What is not as visibly evident, but just as bad, is the rise in heating costs for homes.
These are increases that many low and middle income families will find really difficult to negotiate.
Anonymous wrote:Anonymous wrote:Oil is a short term crisis, but it's also a long term crisis that is only a few generations off too. Some of you seem hellbent on going fullbore on oil right until the day we run out. Profits and cheap gas today, screw our kids and grandkids tomorrow. Total lack of vision and strategy. And even if we weren't gradually running out of oil, we still need to adapt and evolve, we have the technologies, we have the means. We didn't get out of the stone age because we ran out of stone.
Don't be the bands of cavemen that went extinct because they wanted to cling to the past and reject new ideas.
We need both. Transition takes time but we need to start. In the interim both the US and Canada need to increase production so the Sphere of Democracy can say eff off to dictators.
Both sides of this issue annoy me. We should be able to do both. It shouldn't be an either or.
Anonymous wrote:Gas prices are high because oil companies are using the pandemic and now Russia’s invasion of Ukraine to price gouge. Plain and simple.
Anonymous wrote:Oil is a short term crisis, but it's also a long term crisis that is only a few generations off too. Some of you seem hellbent on going fullbore on oil right until the day we run out. Profits and cheap gas today, screw our kids and grandkids tomorrow. Total lack of vision and strategy. And even if we weren't gradually running out of oil, we still need to adapt and evolve, we have the technologies, we have the means. We didn't get out of the stone age because we ran out of stone.
Don't be the bands of cavemen that went extinct because they wanted to cling to the past and reject new ideas.

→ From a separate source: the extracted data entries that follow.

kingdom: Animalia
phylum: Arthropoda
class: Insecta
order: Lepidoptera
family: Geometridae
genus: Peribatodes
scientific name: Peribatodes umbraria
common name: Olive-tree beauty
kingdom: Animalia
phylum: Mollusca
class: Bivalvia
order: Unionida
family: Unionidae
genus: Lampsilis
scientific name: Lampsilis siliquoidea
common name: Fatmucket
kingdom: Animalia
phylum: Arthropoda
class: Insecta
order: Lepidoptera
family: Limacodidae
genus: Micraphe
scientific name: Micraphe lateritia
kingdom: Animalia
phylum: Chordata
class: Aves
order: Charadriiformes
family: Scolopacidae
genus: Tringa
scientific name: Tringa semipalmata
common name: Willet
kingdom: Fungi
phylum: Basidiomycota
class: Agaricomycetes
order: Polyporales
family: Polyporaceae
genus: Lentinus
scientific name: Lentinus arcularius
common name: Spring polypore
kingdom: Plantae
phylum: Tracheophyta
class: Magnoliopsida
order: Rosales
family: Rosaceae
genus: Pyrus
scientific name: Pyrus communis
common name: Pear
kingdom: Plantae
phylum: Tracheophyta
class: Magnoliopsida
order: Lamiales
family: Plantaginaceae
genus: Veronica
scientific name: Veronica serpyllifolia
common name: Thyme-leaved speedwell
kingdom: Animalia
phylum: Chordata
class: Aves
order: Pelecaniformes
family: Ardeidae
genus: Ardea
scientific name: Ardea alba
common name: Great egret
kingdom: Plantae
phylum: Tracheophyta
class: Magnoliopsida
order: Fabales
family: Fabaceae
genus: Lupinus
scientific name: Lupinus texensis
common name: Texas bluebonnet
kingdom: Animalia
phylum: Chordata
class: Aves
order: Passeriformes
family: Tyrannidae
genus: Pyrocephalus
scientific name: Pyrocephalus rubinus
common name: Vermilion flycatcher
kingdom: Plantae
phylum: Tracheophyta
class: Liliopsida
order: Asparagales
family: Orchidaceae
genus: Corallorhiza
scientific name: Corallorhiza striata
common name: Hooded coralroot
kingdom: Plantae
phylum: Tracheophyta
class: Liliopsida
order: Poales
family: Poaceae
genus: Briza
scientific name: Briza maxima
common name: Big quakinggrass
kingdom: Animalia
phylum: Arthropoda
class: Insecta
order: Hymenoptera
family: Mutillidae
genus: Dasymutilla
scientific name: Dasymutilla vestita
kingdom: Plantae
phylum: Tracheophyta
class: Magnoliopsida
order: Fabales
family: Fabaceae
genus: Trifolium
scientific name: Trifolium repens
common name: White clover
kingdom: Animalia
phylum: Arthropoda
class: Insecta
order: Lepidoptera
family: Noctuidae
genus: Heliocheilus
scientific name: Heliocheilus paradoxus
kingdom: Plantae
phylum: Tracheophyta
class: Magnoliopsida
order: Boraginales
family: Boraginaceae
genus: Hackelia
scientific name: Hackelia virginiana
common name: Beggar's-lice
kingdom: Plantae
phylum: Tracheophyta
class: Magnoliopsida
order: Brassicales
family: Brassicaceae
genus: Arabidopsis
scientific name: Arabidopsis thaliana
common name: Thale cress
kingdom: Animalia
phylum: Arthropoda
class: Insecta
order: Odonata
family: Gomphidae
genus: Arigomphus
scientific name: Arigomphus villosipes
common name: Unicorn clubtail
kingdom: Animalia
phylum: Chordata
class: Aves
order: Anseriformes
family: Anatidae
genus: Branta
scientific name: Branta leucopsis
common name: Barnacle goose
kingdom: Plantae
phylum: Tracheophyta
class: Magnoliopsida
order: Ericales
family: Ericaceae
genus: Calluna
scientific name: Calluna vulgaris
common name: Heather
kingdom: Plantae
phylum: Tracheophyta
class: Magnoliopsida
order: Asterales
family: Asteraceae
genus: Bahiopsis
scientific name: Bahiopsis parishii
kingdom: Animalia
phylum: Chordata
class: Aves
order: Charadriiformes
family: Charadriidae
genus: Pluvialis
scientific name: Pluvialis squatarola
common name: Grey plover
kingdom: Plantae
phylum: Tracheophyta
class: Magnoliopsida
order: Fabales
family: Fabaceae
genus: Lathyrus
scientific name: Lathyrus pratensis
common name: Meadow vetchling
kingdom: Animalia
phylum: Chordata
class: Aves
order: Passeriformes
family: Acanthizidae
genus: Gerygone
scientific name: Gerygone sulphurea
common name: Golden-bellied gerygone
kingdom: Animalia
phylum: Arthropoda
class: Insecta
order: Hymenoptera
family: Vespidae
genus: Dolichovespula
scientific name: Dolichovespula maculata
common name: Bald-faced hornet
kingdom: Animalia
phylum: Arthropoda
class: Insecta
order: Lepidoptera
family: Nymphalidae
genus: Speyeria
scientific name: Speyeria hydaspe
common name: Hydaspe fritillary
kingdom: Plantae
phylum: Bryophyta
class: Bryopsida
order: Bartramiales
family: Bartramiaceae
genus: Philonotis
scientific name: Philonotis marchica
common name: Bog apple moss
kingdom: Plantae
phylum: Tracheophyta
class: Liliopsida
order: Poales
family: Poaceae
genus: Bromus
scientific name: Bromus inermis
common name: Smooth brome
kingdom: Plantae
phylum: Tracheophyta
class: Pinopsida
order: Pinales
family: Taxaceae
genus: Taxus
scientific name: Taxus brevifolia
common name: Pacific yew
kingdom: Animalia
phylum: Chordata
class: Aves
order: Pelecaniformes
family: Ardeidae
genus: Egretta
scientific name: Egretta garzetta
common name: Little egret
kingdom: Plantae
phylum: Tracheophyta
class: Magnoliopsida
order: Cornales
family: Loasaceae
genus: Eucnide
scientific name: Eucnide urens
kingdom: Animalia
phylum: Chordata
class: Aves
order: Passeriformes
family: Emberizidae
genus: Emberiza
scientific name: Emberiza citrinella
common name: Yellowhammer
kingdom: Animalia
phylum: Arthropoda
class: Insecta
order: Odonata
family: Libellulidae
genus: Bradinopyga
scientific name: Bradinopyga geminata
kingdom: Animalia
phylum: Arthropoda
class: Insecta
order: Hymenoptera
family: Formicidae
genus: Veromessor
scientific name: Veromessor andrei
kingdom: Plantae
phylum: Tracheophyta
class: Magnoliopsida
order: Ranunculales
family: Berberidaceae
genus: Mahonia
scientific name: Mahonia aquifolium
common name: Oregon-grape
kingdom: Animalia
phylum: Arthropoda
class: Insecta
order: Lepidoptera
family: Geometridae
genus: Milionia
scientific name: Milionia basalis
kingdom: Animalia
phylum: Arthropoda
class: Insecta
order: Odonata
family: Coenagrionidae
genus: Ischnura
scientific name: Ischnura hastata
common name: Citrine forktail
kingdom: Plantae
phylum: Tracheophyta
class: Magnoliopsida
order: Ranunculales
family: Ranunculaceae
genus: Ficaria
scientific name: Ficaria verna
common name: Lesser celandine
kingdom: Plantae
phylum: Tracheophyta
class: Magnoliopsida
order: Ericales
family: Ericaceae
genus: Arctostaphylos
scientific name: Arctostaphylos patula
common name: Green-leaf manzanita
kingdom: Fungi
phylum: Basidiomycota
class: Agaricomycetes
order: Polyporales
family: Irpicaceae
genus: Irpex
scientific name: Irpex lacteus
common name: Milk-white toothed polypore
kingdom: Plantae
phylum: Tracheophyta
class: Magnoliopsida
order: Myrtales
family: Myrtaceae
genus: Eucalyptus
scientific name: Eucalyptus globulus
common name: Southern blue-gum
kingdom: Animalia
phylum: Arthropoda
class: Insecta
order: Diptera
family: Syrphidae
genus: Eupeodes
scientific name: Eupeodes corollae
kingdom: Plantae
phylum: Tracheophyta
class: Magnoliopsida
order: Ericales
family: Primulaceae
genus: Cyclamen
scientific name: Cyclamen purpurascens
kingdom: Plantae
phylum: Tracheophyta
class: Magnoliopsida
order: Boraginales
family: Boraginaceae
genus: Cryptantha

Anonymous wrote:Plastics may be more of an environmental emergency than fossil fuels. COVID drastically increased the demand for single use everything. It’s killing us, disrupting the endocrine systems of our youth and uses fossil fuels in order to be manufactured. If we all really cared, we would stop using plastic.
$7 a gallon sucks and greatly affects lower and middle class people. I don’t expect DC Urban Moms to care about this. You will continue to travel to far away destinations several times a year and feel nothing about using single use plastic everywhere you go.
Anonymous wrote:Plastics may be more of an environmental emergency than fossil fuels. COVID drastically increased the demand for single use everything. It’s killing us, disrupting the endocrine systems of our youth and uses fossil fuels in order to be manufactured. If we all really cared, we would stop using plastic.
$7 a gallon sucks and greatly affects lower and middle class people. I don’t expect DC Urban Moms to care about this. You will continue to travel to far away destinations several times a year and feel nothing about using single use plastic everywhere you go.
Anonymous wrote:I see the narrative by this White House of "Putins fault" is dutifully being carried by the complicit media. Too bad America is smart enough to know this isn't Putins fault and long has been this administration's goal of pushing the green narrative.